IBM’s advanced AI program Watson has been a food truck chef, a doctor’s assistant, a personal shopper, and of course, a Jeopardy contestant. Its newest job now is perhaps its biggest feat yet, as a cancer researcher at the New York Genome Center aiming to help save brain cancer patients’ lives.
IBM said on Wednesday that its Watson cloud computing system will be put to use in a partnership with the New York Genetic Research Center to help sequence DNA for the treatment of glioblastoma, the most common type of brain cancer in U.S. adults.
Cancer has always been diagnosed and treated based mostly on where it shows up in the body. But in reality, every tumor is different, and with genome sequencing getting cheaper and faster, oncologists are starting to dream about personalized cancer treatments tailored to the DNA mutations causing the disease.
New York Genome Center, a consortium of academic, medical and industry officials, intends to use Watson to sequence the DNA of cancer tumours at much faster rate than would be possible if done by a huma
n being. This information would then be combined with clinical information and fed to Watson to help determine the best way to treat a particular patient.Watson in genomics operates on the same basis as other Watson iterations, processing masses of medical literature to gather potential disease insights and potential treatment options.
In a new proof-of-concept study carried out by researchers from the New York Genome Center, The Rockefeller University, other NYGC member institutions and IBM tested a beta version of its genomic sequencing-specific version of Watson.
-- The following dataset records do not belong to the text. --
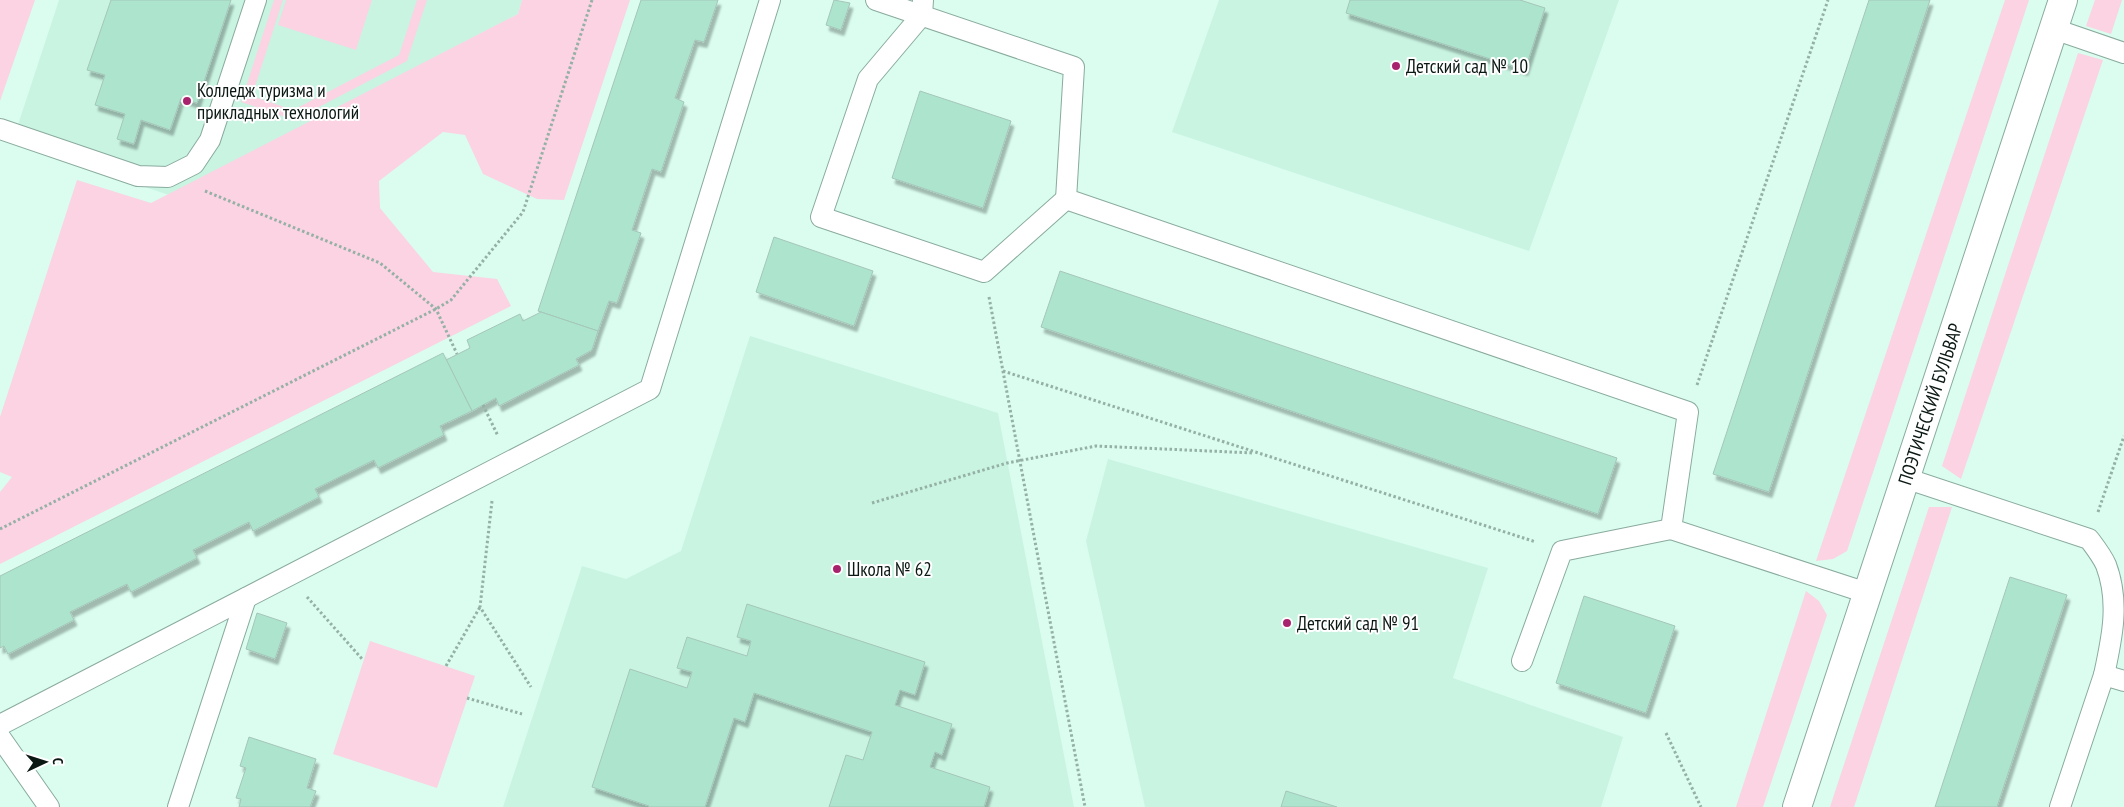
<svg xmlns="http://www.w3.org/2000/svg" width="2124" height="807" font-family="'PT Sans Narrow',sans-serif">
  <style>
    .built { fill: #c9f4e2 }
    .green { fill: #fbd3e3 }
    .building { fill: #ace4ce; stroke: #a5c6b9; filter: url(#shadow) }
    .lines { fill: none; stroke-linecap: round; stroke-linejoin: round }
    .service-casing { stroke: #8aab9e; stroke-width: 22 }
    .minor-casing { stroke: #8aab9e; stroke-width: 30 }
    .path { stroke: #95b0a5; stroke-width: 3; stroke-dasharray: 2.5 2.5; stroke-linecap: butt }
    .service { stroke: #fff; stroke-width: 20 }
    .minor { stroke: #fff; stroke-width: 28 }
    .poi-dot { fill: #a8236d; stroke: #fff; stroke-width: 2 }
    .labels { text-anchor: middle; stroke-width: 4; stroke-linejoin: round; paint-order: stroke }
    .poi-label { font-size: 19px; fill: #0a1712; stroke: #fff; text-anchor: start }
    .street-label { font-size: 19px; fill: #0a1712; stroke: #fff }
  </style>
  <defs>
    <filter id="shadow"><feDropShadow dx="3" dy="5.5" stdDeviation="1" flood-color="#0004"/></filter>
  </defs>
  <rect width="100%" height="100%" fill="#dafdef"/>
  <g class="built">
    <polygon points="59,0 522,0 518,14 169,195 12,143"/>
    <polygon points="1219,0 1619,0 1529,251 1172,132"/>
    <polygon points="750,336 998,413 1074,807 503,807 582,566 626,579 681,551"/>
    <polygon points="1108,459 1488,568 1453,678 1623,737 1601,807 1145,807 1086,541"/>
  </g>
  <g class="green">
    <polygon points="0,0 35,0 0,101"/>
    <polygon points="274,0 283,0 252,96 293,110 399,55 417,0 427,0 407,61 294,120 241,102"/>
    <polygon points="286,0 372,0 356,50 278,25"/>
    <polygon points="522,0 630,0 564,200 537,199 483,174 465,135 443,132 379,181 380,208 433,272 497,279 511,306 0,564 0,492 12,477 0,472 0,417 77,180 151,203 518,14"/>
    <polygon points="2005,0 2029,0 1847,551 1833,559 1816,561"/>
    <polygon points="2095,0 2122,0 2111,34 2086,26"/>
    <polygon points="2078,53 2103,60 1961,479 1942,466"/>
    <polygon points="1929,507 1952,507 1854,807 1830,807"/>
    <polygon points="1806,591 1819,601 1827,615 1763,807 1736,807"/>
    <polygon points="370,641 475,676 437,788 333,754"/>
  </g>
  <g class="building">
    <polygon points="111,0 231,0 197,103 181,98 170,130 141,120 134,144 117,139 125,114 95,105 105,75 87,70"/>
    <polygon points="641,0 718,0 704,42 695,40 675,98 684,102 661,172 652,169 632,230 641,233 617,303 609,301 598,331 538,311"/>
    <polygon points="834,0 850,3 841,30 826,25"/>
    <polygon points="1350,0 1520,0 1545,8 1525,70 1346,13"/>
    <polygon points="1869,0 1930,0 1769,492 1713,474"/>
    <polygon points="920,91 1011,121 983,208 892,178"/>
    <polygon points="774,237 873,271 854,326 756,292"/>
    <polygon points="1060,271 1617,458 1598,514 1041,327"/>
    <polygon points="541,312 598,331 592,350 576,359 579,365 536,387 499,406 496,398 472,411 446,360 470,348 467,340 520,314 523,321"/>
    <polygon points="443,353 472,411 440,426 444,435 378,468 374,460 315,489 319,497 253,531 249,522 193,550 197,558 131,592 127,584 70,612 74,620 8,654 4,646 0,648 0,576"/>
    <polygon points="2010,577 2067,595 1997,807 1935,807"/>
    <polygon points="1584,596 1675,626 1646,713 1556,683"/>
    <polygon points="747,604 925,662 915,695 900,690 895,705 952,724 942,755 935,752 930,767 990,787 984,807 829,807 846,755 863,760 872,732 754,693 745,722 734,718 705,807 648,807 649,806 592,787 630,669 687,688 692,672 677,668 687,637 747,656 751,641 737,637"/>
    <polygon points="257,613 287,623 275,659 246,649"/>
    <polygon points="249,737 316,759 307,788 316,791 310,807 239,807 241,799 236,798 246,768 240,766"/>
    <polygon points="1286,791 1337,807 1281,807"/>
  </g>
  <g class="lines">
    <g class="service-casing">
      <g id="service">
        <polyline points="876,0 1074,67 1066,199 1688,412 1671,529 1867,593"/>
        <polyline points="923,0 922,15 868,79 821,217 984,272 1066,199"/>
        <polyline points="2054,29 2124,53"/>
        <polyline points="0,129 138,176 168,177 194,164 210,140 256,0"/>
        <path d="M1905,478L2089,539C2095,547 2102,556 2106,565C2120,602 2112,638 2104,675"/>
        <polyline points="1522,661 1562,551 1671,529"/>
        <polyline points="0,725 650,389 770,0"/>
        <polyline points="0,737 49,807"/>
        <polyline points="178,807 246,598"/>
        <polyline points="2060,807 2104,675 2124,681"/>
      </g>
    </g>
    <g class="minor-casing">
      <polyline id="minor" points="1797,807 2063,0"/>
    </g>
    <g class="path">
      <polyline points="205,191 380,263 436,309 457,354"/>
      <polyline points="989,297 1085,807"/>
      <polyline points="1003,371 1536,542"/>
      <polyline points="1697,385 1828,0"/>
      <polyline points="483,405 498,436"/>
      <polyline points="492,501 480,607 531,687"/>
      <polyline points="872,503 1007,463 1096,446 1254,453"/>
      <polyline points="2098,512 2124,436"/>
      <polyline points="0,529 436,309 451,300 523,212 592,0"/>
      <polyline points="307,597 363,660"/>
      <polyline points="446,666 480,607"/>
      <polyline points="467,698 522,714"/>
      <polyline points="1666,733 1701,807"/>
    </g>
    <use href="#service" class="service"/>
    <use href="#minor" class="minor"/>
  </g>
  <g class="poi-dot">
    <circle cx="1396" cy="66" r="5"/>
    <circle cx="187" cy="101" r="5"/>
    <circle cx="837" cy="569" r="5"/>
    <circle cx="1287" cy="623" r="5"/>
  </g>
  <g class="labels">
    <g class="poi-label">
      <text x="1406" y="73">Детский сад № 10</text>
      <text x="197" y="97">Колледж туризма и<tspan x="197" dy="22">прикладных технологий</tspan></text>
      <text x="847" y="576">Школа № 62</text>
      <text x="1297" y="630">Детский сад № 91</text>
    </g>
    <g class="street-label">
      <text transform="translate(1930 404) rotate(-72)" y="7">ПОЭТИЧЕСКИЙ БУЛЬВАР</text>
    </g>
  </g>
  <g transform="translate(45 762) rotate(86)" stroke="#ffffff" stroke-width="4" paint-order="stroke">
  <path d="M0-4L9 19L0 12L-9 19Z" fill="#0a1712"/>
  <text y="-8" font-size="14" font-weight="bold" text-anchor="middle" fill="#0a1712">С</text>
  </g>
</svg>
It compared Watson to a traditional genome sequencing technique and witnessed that it was able to provide whole genome sequencing (WGS) data – complete with clinically actionable insights – from the tumour cells within 10 minutes. The traditional technique took around 160 hours of manual human analysis to arrive at similar conclusions.
“This study documents the strong potential of Watson for Genomics to help clinicians scale precision oncology more broadly,” said Vanessa Michelini, Watson for Genomics Innovation Leader at IBM Watson Health. “Clinical and research leaders in cancer genomics are making tremendous progress towards bringing precision medicine to cancer patients, but genomic data interpretation is a significant obstacle, and that’s where Watson can help.”
Dr. Robert Darnell, New York Genome’s president, CEO and scientific director, says that to completely analyze one person’s brain tumor, doctors would have to sequence 800 billion base pairs of DNA, adding that it took him a year sequence 140 pairs by himself. In comparison, Watson can sequence 75 million base pairs in one second.
“This is the proverbial needle in the haystack and the haystack is enormous,” Kelly says. “Watson can do in seconds what would take people years. And we can get it down to a really personal level.”
The scientists involved in this project hope to start with 20 brain cancer patients, sequence their DNA and then run the information through Watson to figure out the best ways to treat them, Darnell says.